===== 原文

森村泰昌の自画像作品集大成、大阪で

2016.4.12 17:00

「森村泰昌:自画像の美術史」会場風景

(写真2枚)

現代日本を代表する美術家の一人、森村泰昌。彼の大規模な個展『森村泰昌:自画像の美術史ー「私」と「わたし」が出会うとき』が国立国際美術館(大阪市北区)で行われています。

森村の作品の特徴は、自分自身が絵画の登場人物に扮して作品の中に紛れ込むことです。ほかには、美術家、映画女優、20世紀の偉人に扮した作品もあります。「それってコスプレじゃないの?」と思う人もいるでしょう。確かにそんな一面もあるかもしれません。しかし、彼の作品には美術史への批評的な眼差しが必ず含まれています。また、他人に扮することで自分を振り返る視点、つまり「私とは何者か」を問い続けているのも特徴です。

==========
===== 記録データ

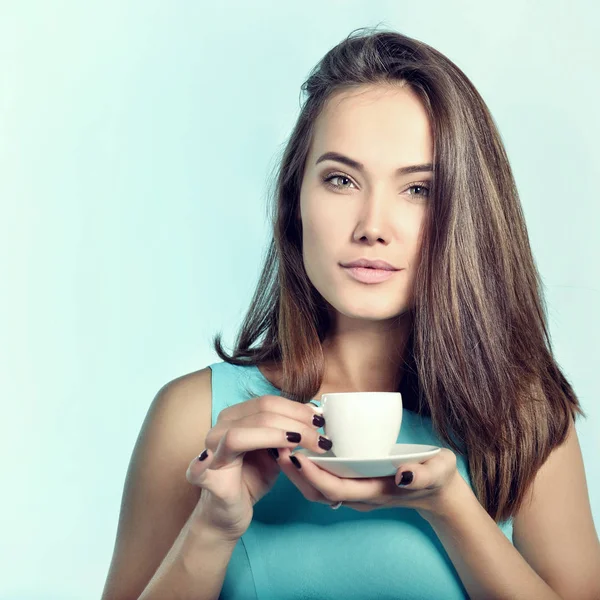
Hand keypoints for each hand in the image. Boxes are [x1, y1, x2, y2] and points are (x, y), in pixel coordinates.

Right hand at [185, 394, 327, 541]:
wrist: (228, 514)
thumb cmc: (251, 479)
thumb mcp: (275, 452)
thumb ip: (288, 435)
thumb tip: (314, 418)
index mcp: (235, 417)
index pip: (268, 402)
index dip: (296, 408)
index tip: (320, 419)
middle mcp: (220, 427)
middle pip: (262, 412)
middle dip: (296, 422)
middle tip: (321, 438)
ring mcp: (210, 449)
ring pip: (244, 431)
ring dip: (279, 434)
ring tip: (304, 444)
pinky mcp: (205, 475)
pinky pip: (204, 465)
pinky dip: (207, 462)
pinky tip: (230, 457)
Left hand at [275, 446, 461, 517]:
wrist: (439, 490)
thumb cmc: (437, 477)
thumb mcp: (438, 471)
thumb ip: (424, 474)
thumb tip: (404, 475)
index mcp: (376, 493)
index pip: (338, 489)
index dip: (315, 476)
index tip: (298, 457)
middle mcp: (360, 496)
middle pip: (320, 492)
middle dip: (297, 474)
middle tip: (278, 449)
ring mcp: (355, 491)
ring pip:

==========

**課題の指示:**
森村泰昌展の記事から、「現代日本を代表する美術家の一」を含む語句で始まり「問い続けているのも特徴です。」で終わる部分を、一字も変えずに書き写してください。

**解答:**
現代日本を代表する美術家の一人、森村泰昌。彼の大規模な個展『森村泰昌:自画像の美術史ー「私」と「わたし」が出会うとき』が国立国際美術館(大阪市北区)で行われています。

森村の作品の特徴は、自分自身が絵画の登場人物に扮して作品の中に紛れ込むことです。ほかには、美術家、映画女優、20世紀の偉人に扮した作品もあります。「それってコスプレじゃないの?」と思う人もいるでしょう。確かにそんな一面もあるかもしれません。しかし、彼の作品には美術史への批評的な眼差しが必ず含まれています。また、他人に扮することで自分を振り返る視点、つまり「私とは何者か」を問い続けているのも特徴です。